| What is needed |
Set the data down again, word for word, as it appears below.
---------- Record excerpts
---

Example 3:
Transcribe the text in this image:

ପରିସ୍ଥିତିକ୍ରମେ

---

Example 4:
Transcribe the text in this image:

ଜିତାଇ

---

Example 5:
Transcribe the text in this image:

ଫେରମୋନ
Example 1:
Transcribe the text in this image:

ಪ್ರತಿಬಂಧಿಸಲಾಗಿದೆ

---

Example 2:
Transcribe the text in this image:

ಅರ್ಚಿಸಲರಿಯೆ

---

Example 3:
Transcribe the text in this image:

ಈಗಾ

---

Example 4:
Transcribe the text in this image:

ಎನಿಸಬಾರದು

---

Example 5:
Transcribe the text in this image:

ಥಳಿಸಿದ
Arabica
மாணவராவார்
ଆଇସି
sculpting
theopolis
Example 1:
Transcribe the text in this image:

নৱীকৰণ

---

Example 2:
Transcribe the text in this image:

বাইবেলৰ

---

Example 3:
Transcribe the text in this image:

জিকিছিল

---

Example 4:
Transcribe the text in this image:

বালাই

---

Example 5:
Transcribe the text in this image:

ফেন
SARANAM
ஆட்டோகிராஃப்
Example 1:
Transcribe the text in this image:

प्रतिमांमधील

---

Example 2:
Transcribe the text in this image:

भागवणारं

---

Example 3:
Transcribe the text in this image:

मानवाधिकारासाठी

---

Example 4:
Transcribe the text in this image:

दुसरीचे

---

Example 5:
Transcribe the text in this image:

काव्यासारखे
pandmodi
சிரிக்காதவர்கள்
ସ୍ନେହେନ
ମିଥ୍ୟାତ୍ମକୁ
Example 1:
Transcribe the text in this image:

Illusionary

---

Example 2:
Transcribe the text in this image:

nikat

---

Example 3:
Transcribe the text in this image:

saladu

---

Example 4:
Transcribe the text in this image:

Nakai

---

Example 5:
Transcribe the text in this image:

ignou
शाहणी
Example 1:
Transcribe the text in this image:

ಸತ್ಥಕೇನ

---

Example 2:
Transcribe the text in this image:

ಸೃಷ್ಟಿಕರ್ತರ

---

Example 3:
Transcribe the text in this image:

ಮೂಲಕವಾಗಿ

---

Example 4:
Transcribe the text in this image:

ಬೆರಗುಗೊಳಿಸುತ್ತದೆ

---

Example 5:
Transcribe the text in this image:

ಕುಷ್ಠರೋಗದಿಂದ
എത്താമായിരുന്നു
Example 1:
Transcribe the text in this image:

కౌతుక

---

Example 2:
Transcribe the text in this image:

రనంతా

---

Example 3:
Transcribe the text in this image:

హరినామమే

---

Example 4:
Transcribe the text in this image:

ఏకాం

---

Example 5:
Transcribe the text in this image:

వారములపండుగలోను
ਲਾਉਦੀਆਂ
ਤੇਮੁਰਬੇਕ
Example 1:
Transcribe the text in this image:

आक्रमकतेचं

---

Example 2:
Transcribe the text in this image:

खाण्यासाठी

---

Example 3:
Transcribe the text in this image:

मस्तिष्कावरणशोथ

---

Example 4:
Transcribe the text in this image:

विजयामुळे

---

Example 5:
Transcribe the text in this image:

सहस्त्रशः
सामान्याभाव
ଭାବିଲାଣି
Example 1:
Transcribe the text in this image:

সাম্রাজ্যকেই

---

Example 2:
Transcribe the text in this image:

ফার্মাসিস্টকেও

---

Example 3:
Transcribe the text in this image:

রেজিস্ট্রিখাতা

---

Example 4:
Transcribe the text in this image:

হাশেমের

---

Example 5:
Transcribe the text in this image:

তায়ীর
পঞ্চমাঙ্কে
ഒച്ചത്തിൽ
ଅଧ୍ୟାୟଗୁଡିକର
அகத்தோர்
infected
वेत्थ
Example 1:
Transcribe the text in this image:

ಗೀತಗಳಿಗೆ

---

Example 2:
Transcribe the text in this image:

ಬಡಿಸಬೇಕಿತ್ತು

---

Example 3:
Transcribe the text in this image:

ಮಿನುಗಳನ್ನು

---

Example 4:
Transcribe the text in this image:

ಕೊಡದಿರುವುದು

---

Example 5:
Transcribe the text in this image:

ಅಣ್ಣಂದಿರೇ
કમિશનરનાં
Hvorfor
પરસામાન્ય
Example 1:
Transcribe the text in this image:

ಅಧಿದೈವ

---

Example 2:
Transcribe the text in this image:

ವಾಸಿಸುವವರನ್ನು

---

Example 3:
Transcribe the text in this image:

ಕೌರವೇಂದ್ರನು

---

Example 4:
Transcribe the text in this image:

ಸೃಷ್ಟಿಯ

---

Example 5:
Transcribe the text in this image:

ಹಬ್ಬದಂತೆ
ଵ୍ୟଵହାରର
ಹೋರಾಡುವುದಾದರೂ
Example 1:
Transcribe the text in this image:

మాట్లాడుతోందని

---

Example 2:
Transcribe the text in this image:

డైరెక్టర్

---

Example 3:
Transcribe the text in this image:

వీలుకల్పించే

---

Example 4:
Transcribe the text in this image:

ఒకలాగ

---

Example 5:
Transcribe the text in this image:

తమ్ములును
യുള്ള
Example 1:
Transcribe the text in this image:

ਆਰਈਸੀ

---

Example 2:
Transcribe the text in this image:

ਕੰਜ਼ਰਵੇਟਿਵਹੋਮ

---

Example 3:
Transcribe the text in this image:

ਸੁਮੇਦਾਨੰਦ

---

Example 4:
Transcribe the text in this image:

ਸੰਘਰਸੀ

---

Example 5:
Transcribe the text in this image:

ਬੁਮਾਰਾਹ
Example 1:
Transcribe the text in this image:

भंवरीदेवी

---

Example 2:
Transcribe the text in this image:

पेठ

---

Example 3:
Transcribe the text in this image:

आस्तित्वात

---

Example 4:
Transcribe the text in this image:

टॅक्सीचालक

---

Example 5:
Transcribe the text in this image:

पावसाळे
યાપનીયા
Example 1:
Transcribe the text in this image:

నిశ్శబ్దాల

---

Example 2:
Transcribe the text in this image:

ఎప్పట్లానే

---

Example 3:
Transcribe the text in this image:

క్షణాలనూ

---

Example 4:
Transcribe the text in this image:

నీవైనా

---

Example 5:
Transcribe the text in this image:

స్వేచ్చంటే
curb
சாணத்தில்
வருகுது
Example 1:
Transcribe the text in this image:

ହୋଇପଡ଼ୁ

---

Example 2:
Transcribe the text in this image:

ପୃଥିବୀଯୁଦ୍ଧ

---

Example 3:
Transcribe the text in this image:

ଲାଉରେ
--------------------
| Written response |
---

Example 3:
Transcribe the text in this image:

ପରିସ୍ଥିତିକ୍ରମେ

---

Example 4:
Transcribe the text in this image:

ଜିତାଇ

---

Example 5:
Transcribe the text in this image:

ଫେରମୋନ
Example 1:
Transcribe the text in this image:

ಪ್ರತಿಬಂಧಿಸಲಾಗಿದೆ

---

Example 2:
Transcribe the text in this image:

ಅರ್ಚಿಸಲರಿಯೆ

---

Example 3:
Transcribe the text in this image:

ಈಗಾ

---

Example 4:
Transcribe the text in this image:

ಎನಿಸಬಾರದು

---

Example 5:
Transcribe the text in this image:

ಥಳಿಸಿದ
Arabica
மாணவராவார்
ଆଇସି
sculpting
theopolis
Example 1:
Transcribe the text in this image:

নৱীকৰণ

---

Example 2:
Transcribe the text in this image:

বাইবেলৰ

---

Example 3:
Transcribe the text in this image:

জিকিছিল

---

Example 4:
Transcribe the text in this image:

বালাই

---

Example 5:
Transcribe the text in this image:

ফেন
SARANAM
ஆட்டோகிராஃப்
Example 1:
Transcribe the text in this image:

प्रतिमांमधील

---

Example 2:
Transcribe the text in this image:

भागवणारं

---

Example 3:
Transcribe the text in this image:

मानवाधिकारासाठी

---

Example 4:
Transcribe the text in this image:

दुसरीचे

---

Example 5:
Transcribe the text in this image:

काव्यासारखे
pandmodi
சிரிக்காதவர்கள்
ସ୍ନେହେନ
ମିଥ୍ୟାତ୍ମକୁ
Example 1:
Transcribe the text in this image:

Illusionary

---

Example 2:
Transcribe the text in this image:

nikat

---

Example 3:
Transcribe the text in this image:

saladu

---

Example 4:
Transcribe the text in this image:

Nakai

---

Example 5:
Transcribe the text in this image:

ignou
शाहणी
Example 1:
Transcribe the text in this image:

ಸತ್ಥಕೇನ

---

Example 2:
Transcribe the text in this image:

ಸೃಷ್ಟಿಕರ್ತರ

---

Example 3:
Transcribe the text in this image:

ಮೂಲಕವಾಗಿ

---

Example 4:
Transcribe the text in this image:

ಬೆರಗುಗೊಳಿಸುತ್ತದೆ

---

Example 5:
Transcribe the text in this image:

ಕುಷ್ಠರೋಗದಿಂದ
എത്താമായിരുന്നു
Example 1:
Transcribe the text in this image:

కౌతుక

---

Example 2:
Transcribe the text in this image:

రనంతా

---

Example 3:
Transcribe the text in this image:

హరినామమే

---

Example 4:
Transcribe the text in this image:

ఏకాం

---

Example 5:
Transcribe the text in this image:

వారములపండుగలోను
ਲਾਉਦੀਆਂ
ਤੇਮੁਰਬੇਕ
Example 1:
Transcribe the text in this image:

आक्रमकतेचं

---

Example 2:
Transcribe the text in this image:

खाण्यासाठी

---

Example 3:
Transcribe the text in this image:

मस्तिष्कावरणशोथ

---

Example 4:
Transcribe the text in this image:

विजयामुळे

---

Example 5:
Transcribe the text in this image:

सहस्त्रशः
सामान्याभाव
ଭାବିଲାଣି
Example 1:
Transcribe the text in this image:

সাম্রাজ্যকেই

---

Example 2:
Transcribe the text in this image:

ফার্মাসিস্টকেও

---

Example 3:
Transcribe the text in this image:

রেজিস্ট্রিখাতা

---

Example 4:
Transcribe the text in this image:

হাশেমের

---

Example 5:
Transcribe the text in this image:

তায়ীর
পঞ্চমাঙ্কে
ഒച്ചത്തിൽ
ଅଧ୍ୟାୟଗୁଡିକର
அகத்தோர்
infected
वेत्थ
Example 1:
Transcribe the text in this image:

ಗೀತಗಳಿಗೆ

---

Example 2:
Transcribe the text in this image:

ಬಡಿಸಬೇಕಿತ್ತು

---

Example 3:
Transcribe the text in this image:

ಮಿನುಗಳನ್ನು

---

Example 4:
Transcribe the text in this image:

ಕೊಡದಿರುವುದು

---

Example 5:
Transcribe the text in this image:

ಅಣ್ಣಂದಿರೇ
કમિશનરનાં
Hvorfor
પરસામાન્ય
Example 1:
Transcribe the text in this image:

ಅಧಿದೈವ

---

Example 2:
Transcribe the text in this image:

ವಾಸಿಸುವವರನ್ನು

---

Example 3:
Transcribe the text in this image:

ಕೌರವೇಂದ್ರನು

---

Example 4:
Transcribe the text in this image:

ಸೃಷ್ಟಿಯ

---

Example 5:
Transcribe the text in this image:

ಹಬ್ಬದಂತೆ
ଵ୍ୟଵହାରର
ಹೋರಾಡುವುದಾದರೂ
Example 1:
Transcribe the text in this image:

మాట్లాడుతోందని

---

Example 2:
Transcribe the text in this image:

డైరెక్టర్

---

Example 3:
Transcribe the text in this image:

వీలుకల్పించే

---

Example 4:
Transcribe the text in this image:

ఒకలాగ

---

Example 5:
Transcribe the text in this image:

తమ్ములును
യുള്ള
Example 1:
Transcribe the text in this image:

ਆਰਈਸੀ

---

Example 2:
Transcribe the text in this image:

ਕੰਜ਼ਰਵੇਟਿਵਹੋਮ

---

Example 3:
Transcribe the text in this image:

ਸੁਮੇਦਾਨੰਦ

---

Example 4:
Transcribe the text in this image:

ਸੰਘਰਸੀ

---

Example 5:
Transcribe the text in this image:

ਬੁਮਾਰਾਹ
Example 1:
Transcribe the text in this image:

भंवरीदेवी

---

Example 2:
Transcribe the text in this image:

पेठ

---

Example 3:
Transcribe the text in this image:

आस्तित्वात

---

Example 4:
Transcribe the text in this image:

टॅक्सीचालक

---

Example 5:
Transcribe the text in this image:

पावसाळे
યાપનીયા
Example 1:
Transcribe the text in this image:

నిశ్శబ్దాల

---

Example 2:
Transcribe the text in this image:

ఎప్పట్లానే

---

Example 3:
Transcribe the text in this image:

క్షణాలనూ

---

Example 4:
Transcribe the text in this image:

నీవైనా

---

Example 5:
Transcribe the text in this image:

స్వేచ్చంటే
curb
சாணத்தில்
வருகுது
Example 1:
Transcribe the text in this image:

ହୋଇପଡ଼ୁ

---

Example 2:
Transcribe the text in this image:

ପୃଥିବୀଯୁଦ୍ଧ

---

Example 3:
Transcribe the text in this image:

ଲାଉରେ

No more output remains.